The Medicinal Products (Licensing and Sale) Regulations, 1998, which give effect to Council Directive 65/65/EEC, require that all medicinal products placed on the market must be the subject of a product authorisation granted by the Irish Medicines Board. Before the board, which is the competent authority for the licensing of medicinal products in Ireland, will grant an authorisation, it must first be satisfied as to the safety, quality and efficacy of the product concerned. In the case of unlicensed products, neither the safety, quality nor efficacy of such products would have been established.

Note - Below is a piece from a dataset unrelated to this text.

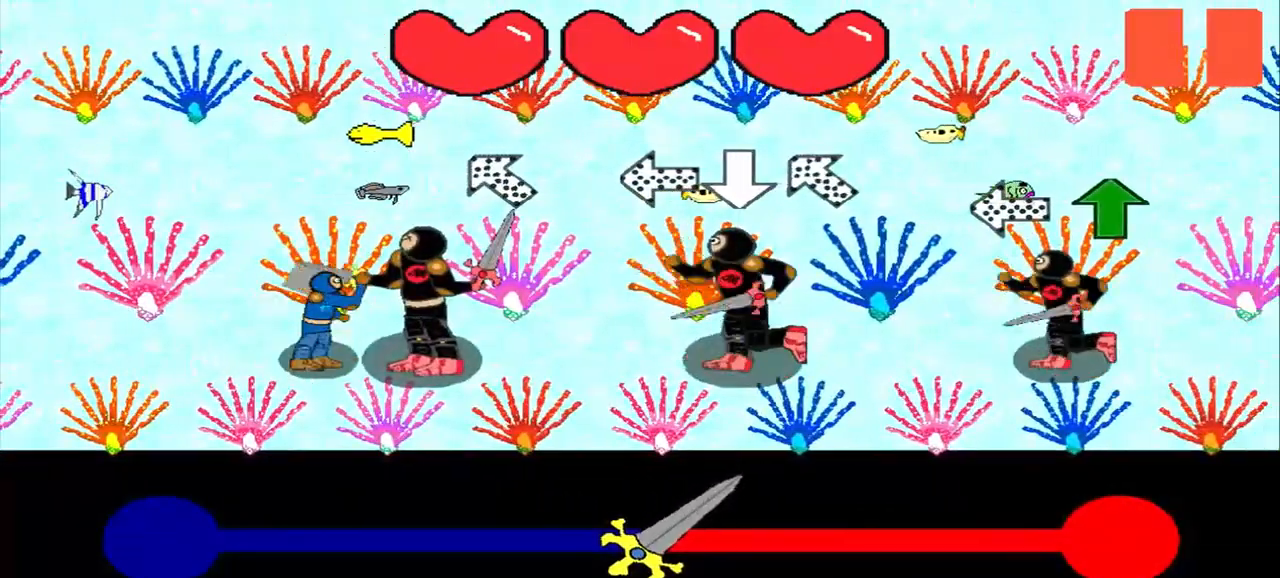
{"buttons": [], "left_stick": "center", "events": [[42, "left_stick", "center"], [292, "left_stick", "right"], [375, "left_stick", "center"]]}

The directive defines a medicinal product as any substance or combination of substances for treating or preventing disease in humans or animals or which may be administered with a view to making a medical diagnosis or to restoring, correcting or modifying physiological functions. Neither the directive nor the regulations make any distinction between conventional medicines or so-called natural health products. It is, however, accepted that there are a range of products on the market which may, depending on circumstances, be classified as either food supplements or medicinal products. For example, certain products such as vitamin or mineral supplements may be presented at therapeutic dosage levels supported by specific medicinal claims and, indeed, certain vitamins and minerals can have serious side effects if taken in excessive doses. In this respect, the Irish Medicines Board has recently published guidelines which seek to clarifying the criteria used in classifying such products.